「…………彩蝶に、会いたくないんだ」
「……」
「俺はもう、人間じゃないから」
刹那─氷室刹那には、婚約者がいた。
氷室依月が生まれて、幸せいっぱいだった氷室家は幼なじみ同士だったふたりの婚約を結んだ。
お互いを意識していて、きっと幸せになれる未来があった。それを、破壊され……その要因となった四ノ宮のゴタゴタで、氷室家が滅んだという情報以外を与えられず、彩蝶は田舎へと引っ込んだ。
─確か、大まかな過去はそんな感じだった。
でも、彩蝶が婚約者を喪った事実を知るには、氷室家が全滅したという情報だけでじゅうぶん。

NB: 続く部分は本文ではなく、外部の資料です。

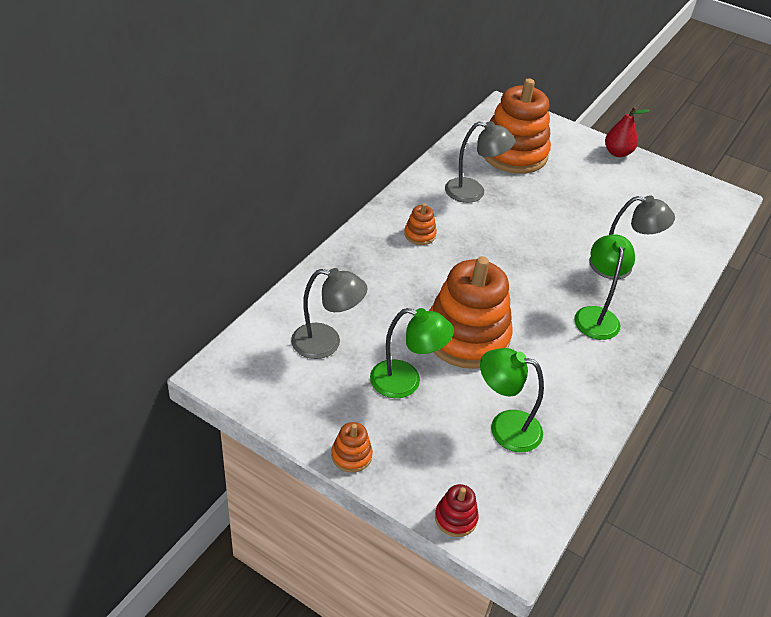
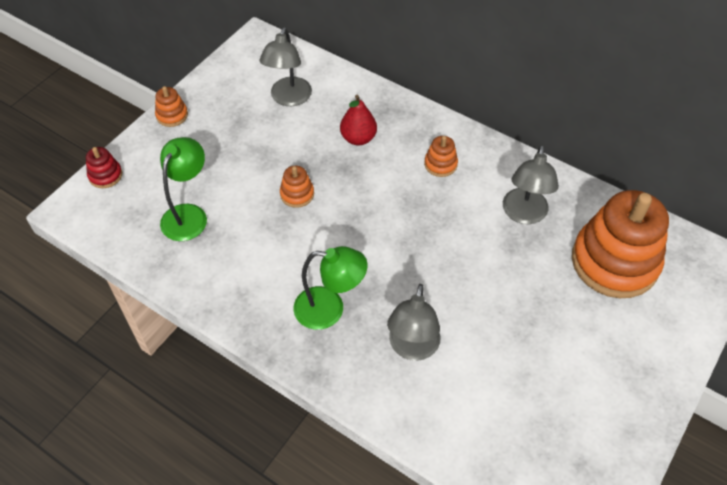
camera: 95 degrees right, 10 degrees up
green lamp [370,308,454,398] -> none
orange stacking toy [429,256,513,369] -> orange stacking toy [280,166,314,208], size x0.42
red pear [605,107,649,157] -> red pear moved to [340,95,377,145]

家族同然、本当の家族関係は冷えきっていた彩蝶にとって、大切な婚約者一家は、彩蝶という存在のせいで滅んでしまったと言っても過言ではなく、ああ、そう、言ってしまえば、今回と似ている。
氷見は愚かにも、“繰り返した”のだ。
氷室を滅ぼし、地位を奪い、四ノ宮彩蝶に自分の血縁を押し付けようとしたように、今回も依月を。

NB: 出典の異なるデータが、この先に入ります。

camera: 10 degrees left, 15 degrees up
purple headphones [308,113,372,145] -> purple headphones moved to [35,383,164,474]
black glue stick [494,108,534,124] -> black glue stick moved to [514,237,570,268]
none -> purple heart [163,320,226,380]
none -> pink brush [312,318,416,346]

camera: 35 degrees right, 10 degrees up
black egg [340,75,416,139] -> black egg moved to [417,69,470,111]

(それなら、刹那や彩蝶が怒り狂っていても仕方がないか)
にしても、同じ手法を繰り返すなんて、愚かな。
そんなこと、裏の世界でやったら、ひとたまりも残らないだろうな。
「……でも、彩蝶は独りだよ」
悠月はパフェを食べ終えた。
外を見ると、夫が車から降りてくる姿が見える。
「人に囲まれていても、どんなに彼らが彼女に優しくしたとしても、彼女はひとりだよ。永遠に。ずっと、ずっと」
─だって、彼女の運命は、刹那なのだから。
それを、【運命の調律者】なら知っているはず。
「─ちょっと待ってて。飛鳥呼んでくる」
逃げられない運命はあるよ。変えられる運命があるように、変えられない運命もある。
でも、刹那は創世の彼すらも蘇らせた存在だ。
「悠月っ」
「孤独はね、人を追い詰めるんだから。調律者なら、誰かの運命を変えてきたのなら、刹那もさ、その身をひとつの歯車にしないと。覚悟を決めて。大丈夫。夜明けはくるよ」
止めようとする刹那にそう微笑んで、悠月は店を出る。
窓から見える刹那は力無さげに椅子に座り、俯いた。それを見ていたのか、悠月の存在を視界に映した飛鳥は腕を広げながら、笑う。
「─あんま、虐めてやるなよ」
「いじめてないよ」
ぎゅーっと抱き締められながら、悠月は彼の温もりを感じる。
心臓の音。呼吸の音。─彼が、生きている音。
「ねぇ、飛鳥。お願いがあるの」
「いいよ」
「…何かわかるの?」
「もちろん。既に話は通した」
「早いねぇ」
「早い方が良い」
「うん。ありがと」
「どういたしまして」
額にキスされて、くすぐったい。
身をよじろうとしても逃げられないように、腰に手を回されているし、悠月は諦めて顔を上げる。
触れ合う熱は、悠月をここに繋ぎ止める。
─悠月を、孤独にすることは無い。
「悠月は、車に乗っておいて」
「?、刹那に会いに行くんでしょ?」
「うん」
「じゃあ、私も……」
「駄目。男同士の話だから」
「?、わかった」
大人しく車に乗り込むと、頭を撫でられる。
「行ってらっしゃい」
それがやっぱり擽ったくて、でも嬉しくて、悠月は笑った。